Page-level text extractions
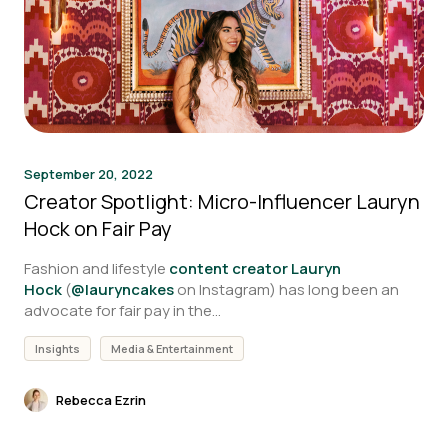
September 20, 2022
Creator Spotlight: Micro-Influencer Lauryn
Hock on Fair Pay
Fashion and lifestyle
content creator Lauryn
Hock
(
@lauryncakes
on Instagram) has long been an
advocate for fair pay in the...
Insights
Media & Entertainment
Rebecca Ezrin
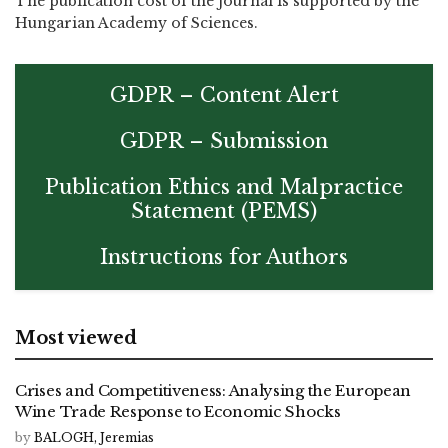
The publication cost of the journal is supported by the
Hungarian Academy of Sciences.
GDPR – Content Alert
GDPR – Submission
Publication Ethics and Malpractice
Statement (PEMS)
Instructions for Authors
Most viewed
Crises and Competitiveness: Analysing the European
Wine Trade Response to Economic Shocks
by
BALOGH, Jeremias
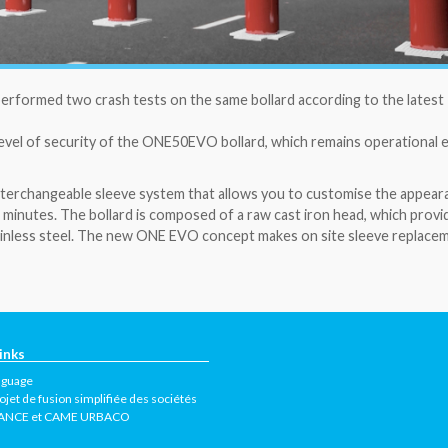
 performed two crash tests on the same bollard according to the latest
evel of security of the ONE50EVO bollard, which remains operational 
nterchangeable sleeve system that allows you to customise the appear
 minutes. The bollard is composed of a raw cast iron head, which provi
stainless steel. The new ONE EVO concept makes on site sleeve replace
inks
nguage
ojet de fusion simplifiée des sociétés
ANCE et CAME URBACO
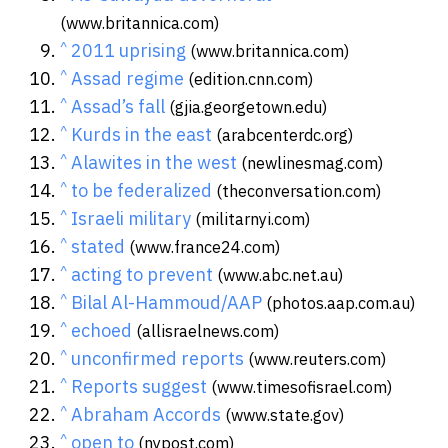
(www.britannica.com)
^
2011 uprising
(www.britannica.com)
^
Assad regime
(edition.cnn.com)
^
Assad’s fall
(gjia.georgetown.edu)
^
Kurds in the east
(arabcenterdc.org)
^
Alawites in the west
(newlinesmag.com)
^
to be federalized
(theconversation.com)
^
Israeli military
(militarnyi.com)
^
stated
(www.france24.com)
^
acting to prevent
(www.abc.net.au)
^
Bilal Al-Hammoud/AAP
(photos.aap.com.au)
^
echoed
(allisraelnews.com)
^
unconfirmed reports
(www.reuters.com)
^
Reports suggest
(www.timesofisrael.com)
^
Abraham Accords
(www.state.gov)
^
open to
(nypost.com)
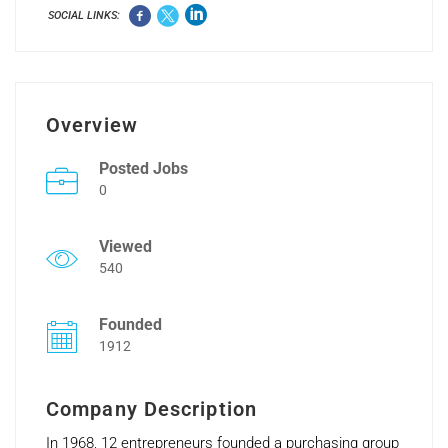
SOCIAL LINKS:
Overview
Posted Jobs
0
Viewed
540
Founded
1912
Company Description
In 1968, 12 entrepreneurs founded a purchasing group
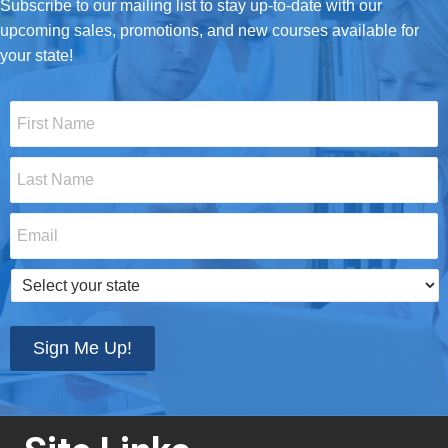
Subscribe to our mailing list to stay up-to-date with our
upcoming sales, promotions, and new courses available for
your state!
First
Name
*
Last
Name
*
Email
*
Select
your
state
*
Sign Me Up!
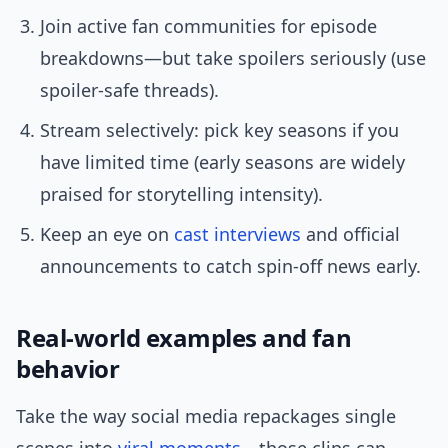
Join active fan communities for episode
breakdowns—but take spoilers seriously (use
spoiler-safe threads).
Stream selectively: pick key seasons if you
have limited time (early seasons are widely
praised for storytelling intensity).
Keep an eye on
cast interviews
and official
announcements to catch spin-off news early.
Real-world examples and fan
behavior
Take the way social media repackages single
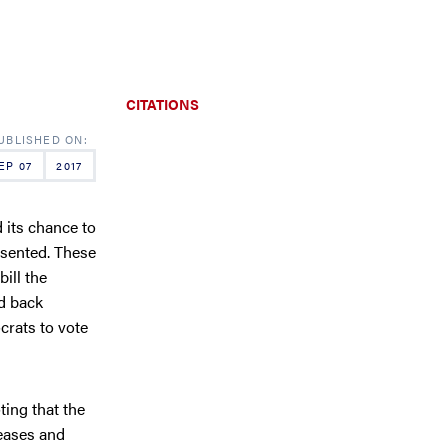
CITATIONS
EP 07
2017
d its chance to
esented. These
bill the
ed back
crats to vote
ing that the
eases and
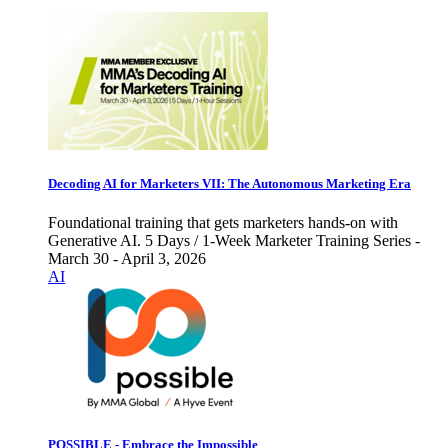
Decoding AI for Marketers VII: The Autonomous Marketing Era
Foundational training that gets marketers hands-on with
Generative AI. 5 Days / 1-Week Marketer Training Series -
March 30 - April 3, 2026
AI
POSSIBLE - Embrace the Impossible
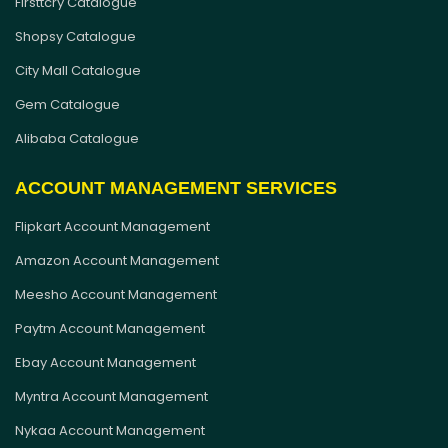
Firsttcry Catalogue
Shopsy Catalogue
City Mall Catalogue
Gem Catalogue
Alibaba Catalogue
ACCOUNT MANAGEMENT SERVICES
Flipkart Account Management
Amazon Account Management
Meesho Account Management
Paytm Account Management
Ebay Account Management
Myntra Account Management
Nykaa Account Management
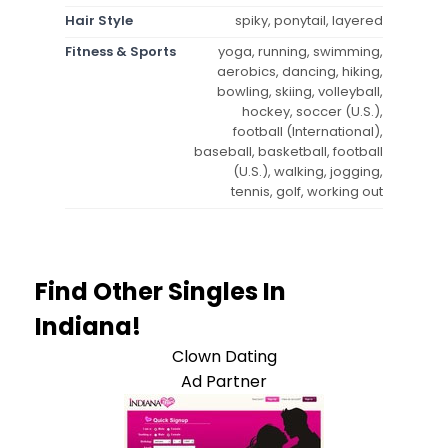
Hair Style
spiky, ponytail, layered
Fitness & Sports
yoga, running, swimming,
aerobics, dancing, hiking,
bowling, skiing, volleyball,
hockey, soccer (U.S.),
football (International),
baseball, basketball, football
(U.S.), walking, jogging,
tennis, golf, working out
Find Other Singles In
Indiana!
Clown Dating
Ad Partner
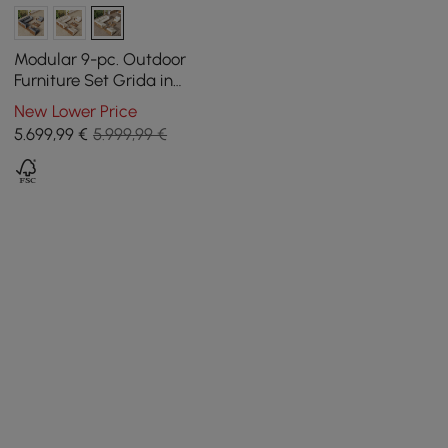
Modular 9-pc. Outdoor
Furniture Set Grida in
Natural Teak Wood in Ivory
New Lower Price
with Coffee Table
5.699
,99
€
5.999,99 €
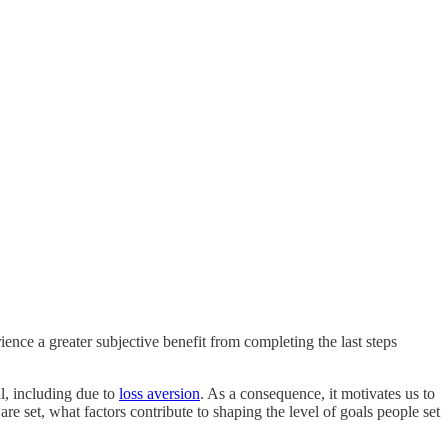
ience a greater subjective benefit from completing the last steps
al, including due to
loss aversion
. As a consequence, it motivates us to
re set, what factors contribute to shaping the level of goals people set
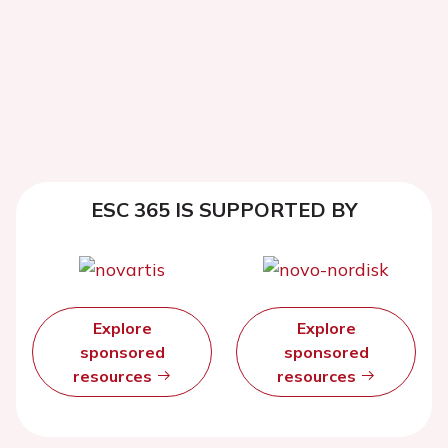
ESC 365 IS SUPPORTED BY
Explore
Explore
sponsored
sponsored
resources
resources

Your task.
Wherever the string "early" appears in the records, copy the whole line.

Response to this exercise.
have limited time (early seasons are widely
announcements to catch spin-off news early.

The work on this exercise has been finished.